People buy things, not because they are the lowest cost, but because various other factors have added into the equation including quality, customers service, durability, name recognition, social status, price, style, accessibility, unique features, and on and on.

The capitalist profits to the extent that he arranges resources in a way that satisfies consumers, not merely in the potential price differential between costs and whatever the sales price is. This shows a shocking lack of understanding of how prices are formed across time and backward through the stages of production.


Jacobin Skewers Mises

Remember how I’m really reading a lot of Jacobin right now as I work to create this magazine? The jerks just barfed up this gem, Happy New Year:

So it’s less surprising than it might initially appear that Ludwig von Mises has joined Nietzsche and Heidegger in the pantheon of today’s alt-right. Richard Spencer has recommended that his acolytes read von Mises and his American student Murray Rothbard. Mencius Moldbug, the preferred brand of pseudo-highbrow neofascist leaders, agrees: “Mises is a titan; Rothbard is a giant,” he has written. The chairman of the Ludwig von Mises Institute (LVMI) in Auburn, Alabama, is Lew Rockwell, whom you might remember for ghostwriting all those racist Ron Paul newsletters. The LVMI’s most notorious affiliate is Hans-Hermann Hoppe, whose 2001 screed Democracy: The God That Failed has become something of a bible for the alt-right movement.

The Moldbug thing is the most hysterical, both in the colloquial and literal sense.

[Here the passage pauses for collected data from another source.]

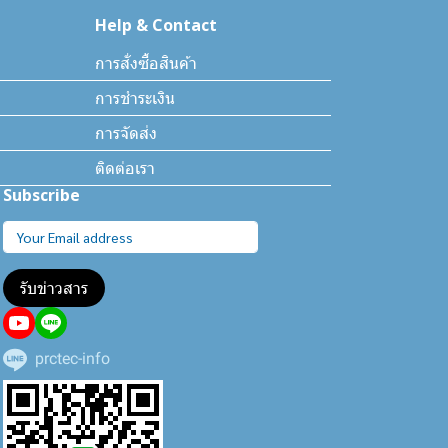
Help & Contact
การสั่งซื้อสินค้า
การชำระเงิน
การจัดส่ง
ติดต่อเรา
Subscribe
รับข่าวสาร
prctec-info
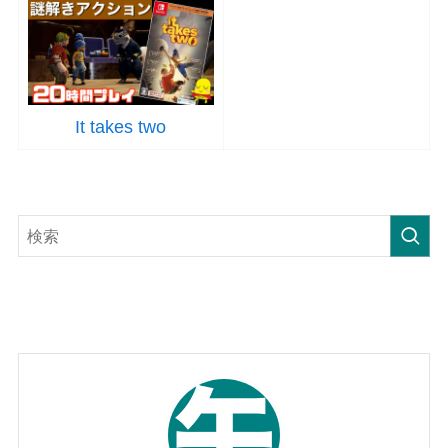
It takes two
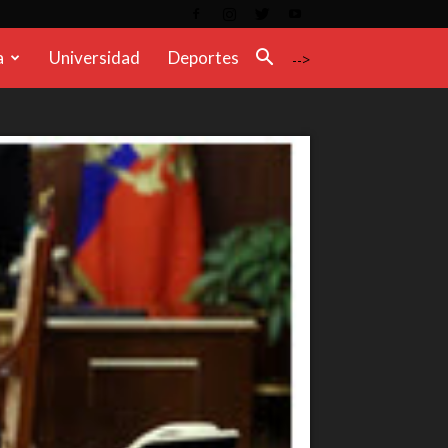
a
Universidad
Deportes
-->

It’s the low brow smear of century: someone recommended someone else, therefore the one being recommended is associated with the recommender. 

I suppose the Richard Spencer thing could be categorized as such as well, but there’s nuance here: Spencer used to be a better libertarian, but is self-admittedly no longer. 

At any rate, the idea that the alt-right, which has no actual definition and is just a mindless accusation against anyone to the “right” of Mitt Romney, finds the classical liberalism of Mises as their crowning inspiration immensely lacks credibility.